While a deal for a new restaurant at the corner of Harlem and Cermak is more on the horizon, the shopping center’s ownership is reportedly fielding inquiries from at least five companies. Reportedly among those suitors are Starbucks, Caribou Coffee, Noodles and Company, Qdoba Mexican Grill and Chick-fil-A.
“There is discussion under way right now, although we haven’t received any positive confirmation from the owners yet that a deal has been struck for that, but they are looking to bring a restaurant in at that location,” Scarpiniti said.
Officials are predicting a 5-percent overall decrease in sales tax revenues for the 2012-13 fiscal year, due to the loss of the village’s top sales tax producer Edward Don. That company will leave its longtime North Riverside home about halfway through the fiscal year. It accounts for most of the projected $536,000 drop in sales tax revenues in the budget.
But projections show officials are confident that the pain will be short-lived. Talks with Costco are progressing, say village officials.
Village Administrator Guy Belmonte in a separate interview, said, “The big-box user we’re hoping will be open by October or November of 2013. We’re assuming an agreement will happen by the end of this calendar year.”

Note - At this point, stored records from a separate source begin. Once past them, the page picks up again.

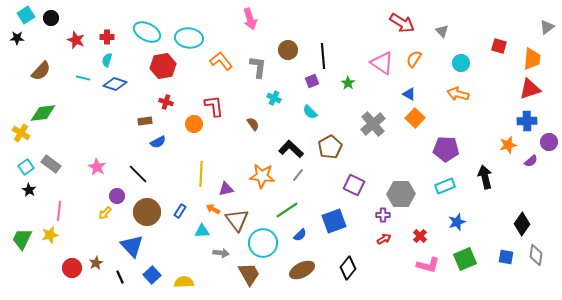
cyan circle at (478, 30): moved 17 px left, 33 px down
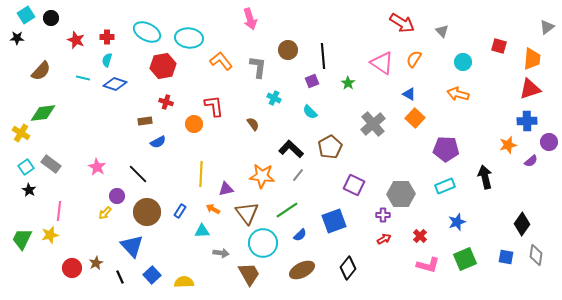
cyan circle at (461, 63): moved 2 px right, 1 px up
brown triangle at (237, 220): moved 10 px right, 7 px up
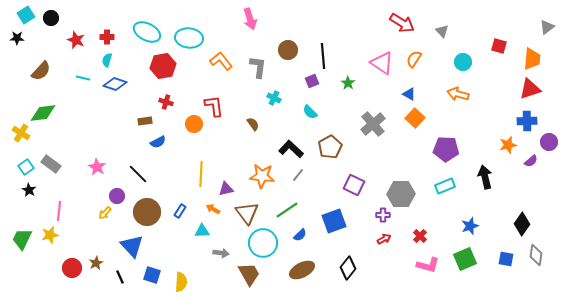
blue star at (457, 222): moved 13 px right, 4 px down
blue square at (506, 257): moved 2 px down
blue square at (152, 275): rotated 30 degrees counterclockwise
yellow semicircle at (184, 282): moved 3 px left; rotated 96 degrees clockwise
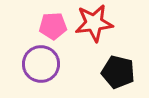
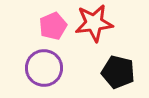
pink pentagon: rotated 20 degrees counterclockwise
purple circle: moved 3 px right, 4 px down
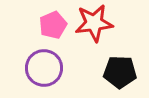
pink pentagon: moved 1 px up
black pentagon: moved 2 px right; rotated 12 degrees counterclockwise
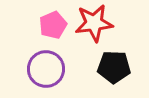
purple circle: moved 2 px right, 1 px down
black pentagon: moved 6 px left, 5 px up
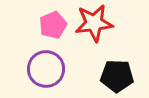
black pentagon: moved 3 px right, 9 px down
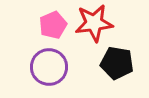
purple circle: moved 3 px right, 2 px up
black pentagon: moved 13 px up; rotated 8 degrees clockwise
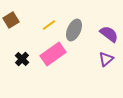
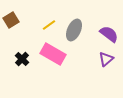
pink rectangle: rotated 65 degrees clockwise
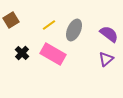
black cross: moved 6 px up
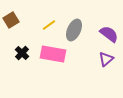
pink rectangle: rotated 20 degrees counterclockwise
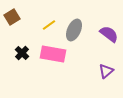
brown square: moved 1 px right, 3 px up
purple triangle: moved 12 px down
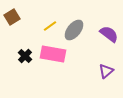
yellow line: moved 1 px right, 1 px down
gray ellipse: rotated 15 degrees clockwise
black cross: moved 3 px right, 3 px down
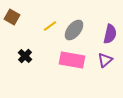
brown square: rotated 28 degrees counterclockwise
purple semicircle: moved 1 px right; rotated 66 degrees clockwise
pink rectangle: moved 19 px right, 6 px down
purple triangle: moved 1 px left, 11 px up
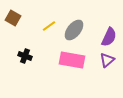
brown square: moved 1 px right, 1 px down
yellow line: moved 1 px left
purple semicircle: moved 1 px left, 3 px down; rotated 12 degrees clockwise
black cross: rotated 24 degrees counterclockwise
purple triangle: moved 2 px right
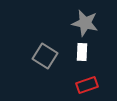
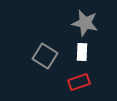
red rectangle: moved 8 px left, 3 px up
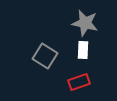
white rectangle: moved 1 px right, 2 px up
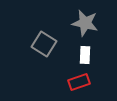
white rectangle: moved 2 px right, 5 px down
gray square: moved 1 px left, 12 px up
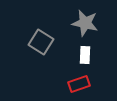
gray square: moved 3 px left, 2 px up
red rectangle: moved 2 px down
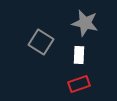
white rectangle: moved 6 px left
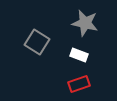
gray square: moved 4 px left
white rectangle: rotated 72 degrees counterclockwise
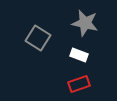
gray square: moved 1 px right, 4 px up
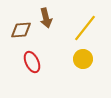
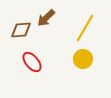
brown arrow: rotated 60 degrees clockwise
yellow line: rotated 8 degrees counterclockwise
red ellipse: rotated 15 degrees counterclockwise
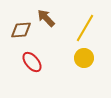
brown arrow: rotated 90 degrees clockwise
yellow circle: moved 1 px right, 1 px up
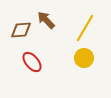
brown arrow: moved 2 px down
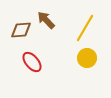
yellow circle: moved 3 px right
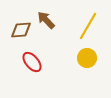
yellow line: moved 3 px right, 2 px up
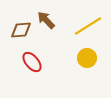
yellow line: rotated 28 degrees clockwise
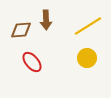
brown arrow: rotated 138 degrees counterclockwise
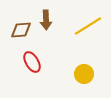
yellow circle: moved 3 px left, 16 px down
red ellipse: rotated 10 degrees clockwise
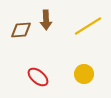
red ellipse: moved 6 px right, 15 px down; rotated 20 degrees counterclockwise
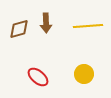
brown arrow: moved 3 px down
yellow line: rotated 28 degrees clockwise
brown diamond: moved 2 px left, 1 px up; rotated 10 degrees counterclockwise
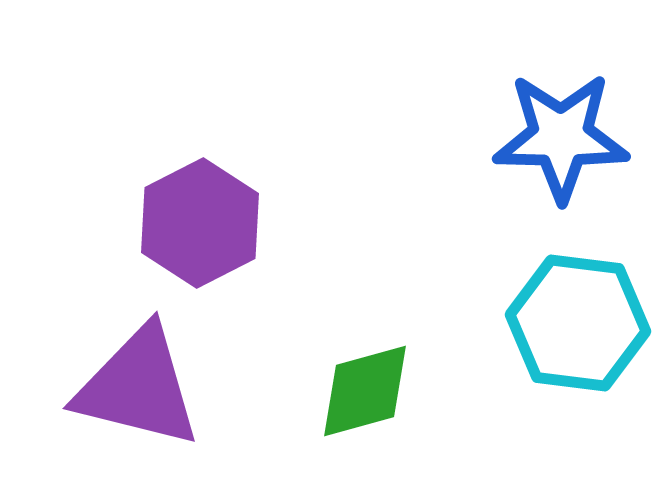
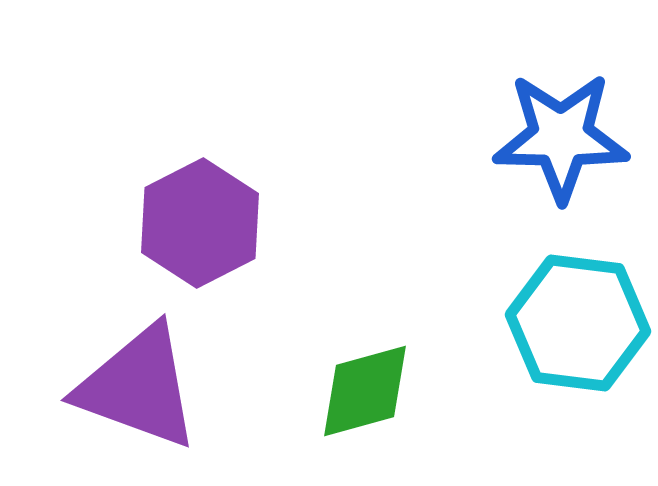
purple triangle: rotated 6 degrees clockwise
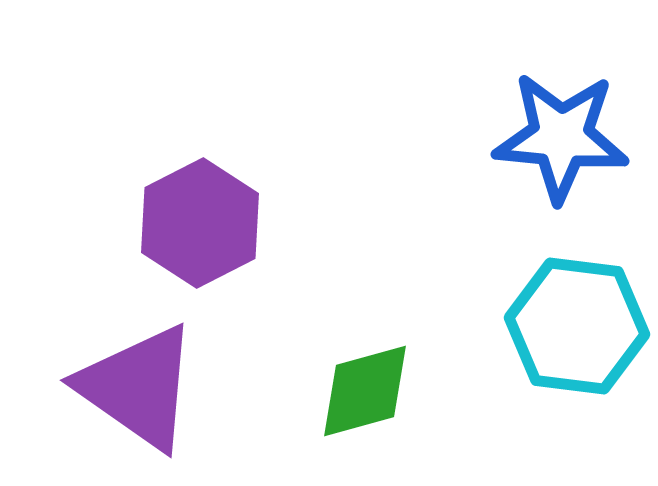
blue star: rotated 4 degrees clockwise
cyan hexagon: moved 1 px left, 3 px down
purple triangle: rotated 15 degrees clockwise
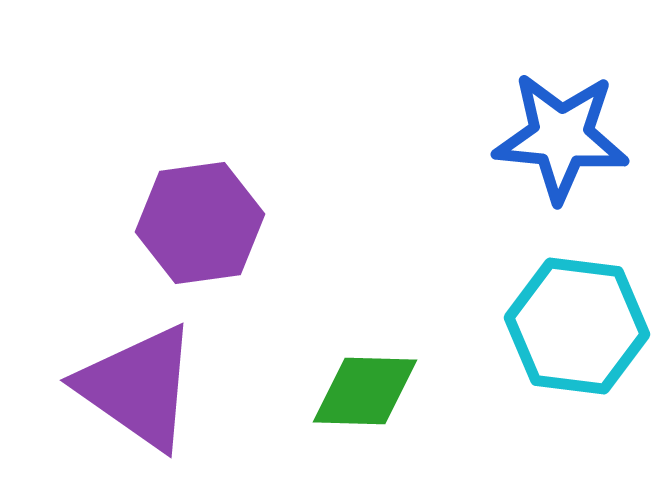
purple hexagon: rotated 19 degrees clockwise
green diamond: rotated 17 degrees clockwise
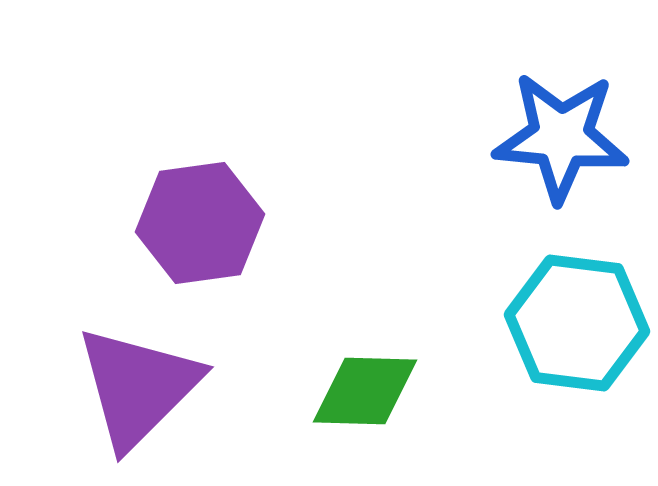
cyan hexagon: moved 3 px up
purple triangle: rotated 40 degrees clockwise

That future outlook has convinced village officials to stand pat on raising additional revenues this fiscal year through fee and permit increases. For the past four years, the village has raised fees across the board by 10 percent each year.
Further, it looks as if the village board will lower its liquor license fee by 25 percent after a survey by village staff revealed North Riverside had the highest liquor license fees in the area. The cost of a tavern liquor license will drop from $4,871 per year to $3,650, while the restaurant liquor license will fall from $4,070 to $3,050.
Non-union village employees will also get a 2-percent pay raise, effective May 1, and residents can expect their waste hauling bills to increase by 6 percent. Trustees Rocco DeSantis and H. Bob Demopoulos were against raising waste hauling rates with the prospect of high water bills on the horizon due to the installation of new water meters throughout town.
But other trustees agreed the increase was necessary in order to get the village’s refuse fund into the black. It is currently losing money and requires an annual subsidy from the village’s general operating fund to keep it solvent.
“Basically the very same philosophy that this board has had for the past 20 years … not passing on incremental costs to our residents to basically spare the burden to the residents of the shared costs, funding it with general fund revenues, the only way to do it without major cuts in services and programs and staffing levels would be to cut the pension fund obligation,” said Scarpiniti.
That has been the village’s main strategy for balancing its budget for the past four years. Last year, the village made a small contribution to its pension funds of $250,000, money the village received in 2011 by selling the rights to a cellphone tower near the North Riverside Park Mall.
The village faced a $1.3 million pension contribution for fiscal year 2012-13, but instead has decided to contribute just $300,000 toward its pension obligations. The village won’t make the contribution until the end of the fiscal year, next April, when it has a better picture of its financial picture.
Trustees also agreed to fund the remainder of the projected budget deficit, about $620,000, by using cash reserves and by taking advantage of the Illinois comptroller’s debt recovery program, which allows municipalities to tap into state income tax returns to collect money for past due fines, such as parking and red light camera tickets.
According to Scarpiniti, North Riverside has $270,000 in unpaid red light camera tickets outstanding.
“Even if we’re able to collect a small fraction of that, it’s going to dent this deficit that we have right here,” Scarpiniti said.